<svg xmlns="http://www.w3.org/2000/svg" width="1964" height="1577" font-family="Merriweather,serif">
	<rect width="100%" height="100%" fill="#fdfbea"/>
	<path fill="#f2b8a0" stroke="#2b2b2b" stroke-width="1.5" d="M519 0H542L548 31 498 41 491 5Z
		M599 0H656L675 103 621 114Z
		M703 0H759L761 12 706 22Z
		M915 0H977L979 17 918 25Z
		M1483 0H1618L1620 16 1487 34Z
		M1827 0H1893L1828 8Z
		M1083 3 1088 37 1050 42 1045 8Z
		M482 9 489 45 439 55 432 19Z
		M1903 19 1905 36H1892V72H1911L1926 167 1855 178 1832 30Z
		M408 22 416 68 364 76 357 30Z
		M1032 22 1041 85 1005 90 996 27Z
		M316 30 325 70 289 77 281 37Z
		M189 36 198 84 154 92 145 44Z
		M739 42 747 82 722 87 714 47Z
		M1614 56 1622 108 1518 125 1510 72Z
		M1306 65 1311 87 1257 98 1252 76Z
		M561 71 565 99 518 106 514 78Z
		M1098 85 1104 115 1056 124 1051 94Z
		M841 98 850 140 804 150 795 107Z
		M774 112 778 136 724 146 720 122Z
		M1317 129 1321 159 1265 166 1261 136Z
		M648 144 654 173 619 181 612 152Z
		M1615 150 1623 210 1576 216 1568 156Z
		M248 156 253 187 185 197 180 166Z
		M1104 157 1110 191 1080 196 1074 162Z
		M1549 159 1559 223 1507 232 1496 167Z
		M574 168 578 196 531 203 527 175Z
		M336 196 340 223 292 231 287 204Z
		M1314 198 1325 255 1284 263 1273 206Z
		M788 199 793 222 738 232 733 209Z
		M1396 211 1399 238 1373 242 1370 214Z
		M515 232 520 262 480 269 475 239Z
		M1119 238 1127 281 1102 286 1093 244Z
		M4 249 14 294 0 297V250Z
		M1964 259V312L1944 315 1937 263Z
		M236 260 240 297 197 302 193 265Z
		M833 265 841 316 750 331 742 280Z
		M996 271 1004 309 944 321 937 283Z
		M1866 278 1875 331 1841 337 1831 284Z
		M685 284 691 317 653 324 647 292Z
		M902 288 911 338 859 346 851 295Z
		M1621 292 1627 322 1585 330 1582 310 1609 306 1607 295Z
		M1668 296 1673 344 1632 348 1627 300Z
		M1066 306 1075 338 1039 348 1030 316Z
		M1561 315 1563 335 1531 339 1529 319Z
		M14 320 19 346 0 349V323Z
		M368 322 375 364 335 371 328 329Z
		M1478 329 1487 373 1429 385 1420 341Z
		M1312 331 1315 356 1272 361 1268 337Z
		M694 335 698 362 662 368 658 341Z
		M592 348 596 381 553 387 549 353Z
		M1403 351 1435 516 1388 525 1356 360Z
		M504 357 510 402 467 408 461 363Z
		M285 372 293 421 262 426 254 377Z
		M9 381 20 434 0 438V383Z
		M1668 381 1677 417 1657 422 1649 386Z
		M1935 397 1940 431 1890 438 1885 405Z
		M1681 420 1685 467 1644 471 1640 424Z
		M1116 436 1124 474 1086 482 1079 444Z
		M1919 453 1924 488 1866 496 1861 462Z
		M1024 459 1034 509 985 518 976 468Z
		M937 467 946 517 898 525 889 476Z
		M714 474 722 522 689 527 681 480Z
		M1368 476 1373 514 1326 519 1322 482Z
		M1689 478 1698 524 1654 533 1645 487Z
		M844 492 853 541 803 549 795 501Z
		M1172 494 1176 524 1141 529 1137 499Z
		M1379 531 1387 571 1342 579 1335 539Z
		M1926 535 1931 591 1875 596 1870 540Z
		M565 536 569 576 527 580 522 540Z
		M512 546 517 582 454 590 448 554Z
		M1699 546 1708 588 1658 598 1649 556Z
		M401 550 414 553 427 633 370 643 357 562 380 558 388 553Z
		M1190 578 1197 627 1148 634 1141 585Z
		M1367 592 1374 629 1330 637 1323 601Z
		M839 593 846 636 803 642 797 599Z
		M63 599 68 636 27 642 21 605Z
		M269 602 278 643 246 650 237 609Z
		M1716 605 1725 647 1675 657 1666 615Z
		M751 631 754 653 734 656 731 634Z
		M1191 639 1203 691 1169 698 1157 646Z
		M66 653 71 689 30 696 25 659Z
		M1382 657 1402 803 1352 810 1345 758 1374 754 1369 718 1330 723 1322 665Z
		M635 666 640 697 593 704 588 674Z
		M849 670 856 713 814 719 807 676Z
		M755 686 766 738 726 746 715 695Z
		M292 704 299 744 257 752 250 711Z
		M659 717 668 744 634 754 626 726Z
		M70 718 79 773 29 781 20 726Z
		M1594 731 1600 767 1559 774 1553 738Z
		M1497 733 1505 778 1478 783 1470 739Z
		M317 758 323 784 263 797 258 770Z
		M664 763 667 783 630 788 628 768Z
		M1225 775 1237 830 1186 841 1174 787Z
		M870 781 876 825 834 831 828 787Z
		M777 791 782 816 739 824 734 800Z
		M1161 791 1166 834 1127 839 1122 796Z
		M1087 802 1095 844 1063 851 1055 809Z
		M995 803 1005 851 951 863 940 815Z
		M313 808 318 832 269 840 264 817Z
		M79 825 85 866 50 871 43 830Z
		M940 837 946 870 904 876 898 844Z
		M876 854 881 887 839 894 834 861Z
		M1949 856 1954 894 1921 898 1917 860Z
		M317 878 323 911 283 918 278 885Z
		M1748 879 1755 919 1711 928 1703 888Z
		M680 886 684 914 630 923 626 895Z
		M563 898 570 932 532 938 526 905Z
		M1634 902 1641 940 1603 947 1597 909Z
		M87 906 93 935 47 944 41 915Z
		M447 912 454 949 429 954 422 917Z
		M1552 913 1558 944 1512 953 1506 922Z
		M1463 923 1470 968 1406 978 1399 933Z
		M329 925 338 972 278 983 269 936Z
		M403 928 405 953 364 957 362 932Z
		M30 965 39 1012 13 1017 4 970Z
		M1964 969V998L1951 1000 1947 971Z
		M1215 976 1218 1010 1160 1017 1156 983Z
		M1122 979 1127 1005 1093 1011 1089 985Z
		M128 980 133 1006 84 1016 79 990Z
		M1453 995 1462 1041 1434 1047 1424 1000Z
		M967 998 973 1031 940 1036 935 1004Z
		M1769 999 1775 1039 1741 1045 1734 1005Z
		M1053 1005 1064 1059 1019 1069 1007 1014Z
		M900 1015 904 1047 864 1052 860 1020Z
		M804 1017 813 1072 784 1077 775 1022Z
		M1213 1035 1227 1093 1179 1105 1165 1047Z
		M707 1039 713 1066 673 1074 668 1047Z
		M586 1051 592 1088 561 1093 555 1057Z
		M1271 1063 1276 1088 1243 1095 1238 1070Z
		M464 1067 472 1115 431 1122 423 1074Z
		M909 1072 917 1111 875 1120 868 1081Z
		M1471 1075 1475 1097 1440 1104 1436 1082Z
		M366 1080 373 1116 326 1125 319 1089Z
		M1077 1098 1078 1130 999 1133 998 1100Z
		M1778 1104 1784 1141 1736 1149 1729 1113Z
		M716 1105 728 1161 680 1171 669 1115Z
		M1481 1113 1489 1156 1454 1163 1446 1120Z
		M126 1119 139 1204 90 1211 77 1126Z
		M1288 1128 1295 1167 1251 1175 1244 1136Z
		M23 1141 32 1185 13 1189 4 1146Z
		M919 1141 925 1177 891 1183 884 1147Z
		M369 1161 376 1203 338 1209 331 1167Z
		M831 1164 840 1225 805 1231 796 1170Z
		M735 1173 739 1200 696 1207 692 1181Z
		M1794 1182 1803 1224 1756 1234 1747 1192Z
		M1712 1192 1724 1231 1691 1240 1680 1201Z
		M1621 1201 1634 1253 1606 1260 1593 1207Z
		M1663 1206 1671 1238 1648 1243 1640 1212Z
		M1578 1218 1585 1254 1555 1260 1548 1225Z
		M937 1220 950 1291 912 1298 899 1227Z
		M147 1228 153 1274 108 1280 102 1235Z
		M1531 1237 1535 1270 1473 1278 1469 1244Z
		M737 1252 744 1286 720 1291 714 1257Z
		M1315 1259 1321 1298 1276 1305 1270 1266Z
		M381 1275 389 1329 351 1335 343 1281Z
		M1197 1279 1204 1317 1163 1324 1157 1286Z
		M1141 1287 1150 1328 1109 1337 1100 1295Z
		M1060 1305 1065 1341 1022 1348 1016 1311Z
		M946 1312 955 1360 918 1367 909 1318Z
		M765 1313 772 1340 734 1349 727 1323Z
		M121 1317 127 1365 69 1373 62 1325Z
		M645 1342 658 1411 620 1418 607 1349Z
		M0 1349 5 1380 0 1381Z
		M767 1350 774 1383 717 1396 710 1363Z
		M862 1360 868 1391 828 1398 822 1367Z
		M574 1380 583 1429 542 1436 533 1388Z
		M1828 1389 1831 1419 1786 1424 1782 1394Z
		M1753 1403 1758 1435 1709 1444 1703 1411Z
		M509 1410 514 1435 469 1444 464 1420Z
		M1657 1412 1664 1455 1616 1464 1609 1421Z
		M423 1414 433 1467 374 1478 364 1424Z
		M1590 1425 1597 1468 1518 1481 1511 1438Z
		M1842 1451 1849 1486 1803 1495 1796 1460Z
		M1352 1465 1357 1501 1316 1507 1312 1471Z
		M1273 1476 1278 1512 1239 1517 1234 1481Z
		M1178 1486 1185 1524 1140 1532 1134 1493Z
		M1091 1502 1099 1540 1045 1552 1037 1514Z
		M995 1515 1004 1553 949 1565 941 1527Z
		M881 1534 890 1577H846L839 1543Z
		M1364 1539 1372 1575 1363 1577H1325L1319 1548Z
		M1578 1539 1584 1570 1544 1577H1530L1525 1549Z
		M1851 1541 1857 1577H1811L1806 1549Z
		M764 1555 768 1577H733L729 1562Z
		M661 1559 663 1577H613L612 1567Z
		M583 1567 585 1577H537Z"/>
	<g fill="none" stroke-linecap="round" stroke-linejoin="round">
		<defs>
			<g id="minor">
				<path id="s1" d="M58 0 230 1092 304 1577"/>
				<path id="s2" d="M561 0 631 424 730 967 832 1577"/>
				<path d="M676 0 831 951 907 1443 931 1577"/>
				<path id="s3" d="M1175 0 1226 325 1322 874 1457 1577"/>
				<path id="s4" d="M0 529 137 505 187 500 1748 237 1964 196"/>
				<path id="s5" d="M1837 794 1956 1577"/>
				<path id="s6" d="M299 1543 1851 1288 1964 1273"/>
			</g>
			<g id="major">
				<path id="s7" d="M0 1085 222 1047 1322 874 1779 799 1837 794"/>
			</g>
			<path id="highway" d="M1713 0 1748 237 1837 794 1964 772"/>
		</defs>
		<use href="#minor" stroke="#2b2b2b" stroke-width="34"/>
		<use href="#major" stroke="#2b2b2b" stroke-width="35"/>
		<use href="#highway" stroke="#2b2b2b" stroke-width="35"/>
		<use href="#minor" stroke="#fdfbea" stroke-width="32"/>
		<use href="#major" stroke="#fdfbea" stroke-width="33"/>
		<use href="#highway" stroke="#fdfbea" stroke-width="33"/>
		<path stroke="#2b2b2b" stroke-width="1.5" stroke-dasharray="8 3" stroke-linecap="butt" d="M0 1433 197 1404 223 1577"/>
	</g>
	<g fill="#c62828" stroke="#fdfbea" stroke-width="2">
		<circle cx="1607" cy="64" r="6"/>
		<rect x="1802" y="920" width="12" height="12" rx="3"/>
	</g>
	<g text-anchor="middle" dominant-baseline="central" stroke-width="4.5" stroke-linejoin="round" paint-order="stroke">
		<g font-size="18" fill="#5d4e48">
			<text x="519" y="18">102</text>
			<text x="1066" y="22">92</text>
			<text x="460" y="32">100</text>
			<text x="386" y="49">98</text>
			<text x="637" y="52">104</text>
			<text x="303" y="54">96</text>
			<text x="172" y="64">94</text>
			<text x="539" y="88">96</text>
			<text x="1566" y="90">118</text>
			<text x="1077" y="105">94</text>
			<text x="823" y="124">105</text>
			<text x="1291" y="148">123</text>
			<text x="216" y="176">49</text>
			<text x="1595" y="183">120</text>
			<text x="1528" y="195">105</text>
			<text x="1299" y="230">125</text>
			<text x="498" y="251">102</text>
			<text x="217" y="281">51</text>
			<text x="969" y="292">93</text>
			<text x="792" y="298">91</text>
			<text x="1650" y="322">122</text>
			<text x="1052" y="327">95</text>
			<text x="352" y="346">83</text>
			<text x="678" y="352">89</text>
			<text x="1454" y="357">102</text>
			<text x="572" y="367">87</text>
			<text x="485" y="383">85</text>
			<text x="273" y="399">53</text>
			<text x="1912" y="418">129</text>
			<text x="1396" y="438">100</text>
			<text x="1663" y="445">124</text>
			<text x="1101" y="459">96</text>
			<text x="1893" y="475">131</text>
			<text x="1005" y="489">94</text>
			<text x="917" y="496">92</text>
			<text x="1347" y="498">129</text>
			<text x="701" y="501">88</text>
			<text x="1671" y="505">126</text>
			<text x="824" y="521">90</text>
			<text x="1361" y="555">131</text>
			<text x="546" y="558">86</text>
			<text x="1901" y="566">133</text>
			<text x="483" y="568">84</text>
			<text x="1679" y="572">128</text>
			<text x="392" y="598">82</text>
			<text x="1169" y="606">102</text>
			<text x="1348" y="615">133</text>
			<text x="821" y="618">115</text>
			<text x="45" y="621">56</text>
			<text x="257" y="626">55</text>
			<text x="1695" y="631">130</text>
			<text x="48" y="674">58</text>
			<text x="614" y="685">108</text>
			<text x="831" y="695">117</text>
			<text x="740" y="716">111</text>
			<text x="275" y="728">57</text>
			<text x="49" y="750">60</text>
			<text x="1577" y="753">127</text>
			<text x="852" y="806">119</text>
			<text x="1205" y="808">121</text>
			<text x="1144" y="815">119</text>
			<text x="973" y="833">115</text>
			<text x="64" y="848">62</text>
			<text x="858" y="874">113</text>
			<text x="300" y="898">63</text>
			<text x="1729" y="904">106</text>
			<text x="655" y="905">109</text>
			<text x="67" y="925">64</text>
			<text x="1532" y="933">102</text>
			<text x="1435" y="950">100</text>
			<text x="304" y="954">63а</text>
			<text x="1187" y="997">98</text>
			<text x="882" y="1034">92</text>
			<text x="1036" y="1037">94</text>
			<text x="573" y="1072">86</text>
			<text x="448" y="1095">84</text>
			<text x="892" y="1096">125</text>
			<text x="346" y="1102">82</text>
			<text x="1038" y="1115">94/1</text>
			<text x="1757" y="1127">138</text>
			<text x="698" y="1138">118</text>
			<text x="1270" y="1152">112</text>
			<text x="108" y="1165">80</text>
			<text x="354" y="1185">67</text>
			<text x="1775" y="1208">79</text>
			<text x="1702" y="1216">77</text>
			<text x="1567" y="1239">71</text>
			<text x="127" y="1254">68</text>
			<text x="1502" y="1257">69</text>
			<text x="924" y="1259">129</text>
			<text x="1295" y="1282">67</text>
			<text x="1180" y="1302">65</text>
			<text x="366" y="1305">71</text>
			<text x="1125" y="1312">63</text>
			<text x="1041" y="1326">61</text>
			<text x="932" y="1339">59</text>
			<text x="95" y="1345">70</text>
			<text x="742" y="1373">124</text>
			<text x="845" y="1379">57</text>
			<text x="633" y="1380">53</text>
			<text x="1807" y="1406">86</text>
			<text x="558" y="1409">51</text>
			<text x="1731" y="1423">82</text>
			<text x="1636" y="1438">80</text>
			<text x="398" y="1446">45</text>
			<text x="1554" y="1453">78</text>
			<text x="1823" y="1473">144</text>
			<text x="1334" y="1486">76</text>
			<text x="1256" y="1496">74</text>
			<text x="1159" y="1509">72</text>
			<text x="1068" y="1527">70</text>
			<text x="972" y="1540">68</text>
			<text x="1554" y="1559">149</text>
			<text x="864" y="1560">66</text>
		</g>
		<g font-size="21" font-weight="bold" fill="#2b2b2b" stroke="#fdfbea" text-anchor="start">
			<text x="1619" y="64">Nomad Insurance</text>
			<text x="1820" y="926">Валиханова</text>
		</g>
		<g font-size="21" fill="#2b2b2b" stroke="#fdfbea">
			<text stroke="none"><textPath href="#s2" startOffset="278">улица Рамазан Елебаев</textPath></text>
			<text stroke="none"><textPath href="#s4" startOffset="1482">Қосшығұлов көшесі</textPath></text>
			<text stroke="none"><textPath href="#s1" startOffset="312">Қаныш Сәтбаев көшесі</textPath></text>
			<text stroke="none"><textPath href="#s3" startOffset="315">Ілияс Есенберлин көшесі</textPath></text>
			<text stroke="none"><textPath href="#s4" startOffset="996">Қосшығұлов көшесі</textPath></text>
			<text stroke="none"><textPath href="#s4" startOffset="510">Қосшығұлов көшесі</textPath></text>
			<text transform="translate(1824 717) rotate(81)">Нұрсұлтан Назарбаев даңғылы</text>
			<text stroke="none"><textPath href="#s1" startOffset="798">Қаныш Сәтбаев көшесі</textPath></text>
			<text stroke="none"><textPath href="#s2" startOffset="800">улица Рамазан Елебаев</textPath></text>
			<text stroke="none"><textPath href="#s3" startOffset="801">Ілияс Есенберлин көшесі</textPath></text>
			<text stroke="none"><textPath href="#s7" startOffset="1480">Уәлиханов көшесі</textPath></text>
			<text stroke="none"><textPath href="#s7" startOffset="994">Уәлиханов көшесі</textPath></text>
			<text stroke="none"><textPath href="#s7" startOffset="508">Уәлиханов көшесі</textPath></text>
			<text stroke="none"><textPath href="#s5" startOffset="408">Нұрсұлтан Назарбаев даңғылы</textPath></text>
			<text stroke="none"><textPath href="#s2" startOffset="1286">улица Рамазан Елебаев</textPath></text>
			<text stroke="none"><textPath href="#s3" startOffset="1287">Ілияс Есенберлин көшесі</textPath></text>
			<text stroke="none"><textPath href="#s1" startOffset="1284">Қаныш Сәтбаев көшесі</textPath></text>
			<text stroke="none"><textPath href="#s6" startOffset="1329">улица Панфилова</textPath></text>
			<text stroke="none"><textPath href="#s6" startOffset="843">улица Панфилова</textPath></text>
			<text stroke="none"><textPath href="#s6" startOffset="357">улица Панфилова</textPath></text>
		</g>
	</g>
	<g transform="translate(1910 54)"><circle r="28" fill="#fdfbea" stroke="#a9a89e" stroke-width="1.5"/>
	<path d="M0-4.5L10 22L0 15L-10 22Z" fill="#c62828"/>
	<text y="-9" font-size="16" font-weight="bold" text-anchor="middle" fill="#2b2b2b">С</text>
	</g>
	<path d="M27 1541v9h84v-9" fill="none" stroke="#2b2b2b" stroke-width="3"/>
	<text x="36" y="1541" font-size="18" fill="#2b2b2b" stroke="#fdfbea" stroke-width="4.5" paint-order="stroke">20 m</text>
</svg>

● ● ● ●

» **Exercise brief**: Among the entries above, count every line containing the string "middle". Your reply must be that number alone.

» **Output of the exercise**: 2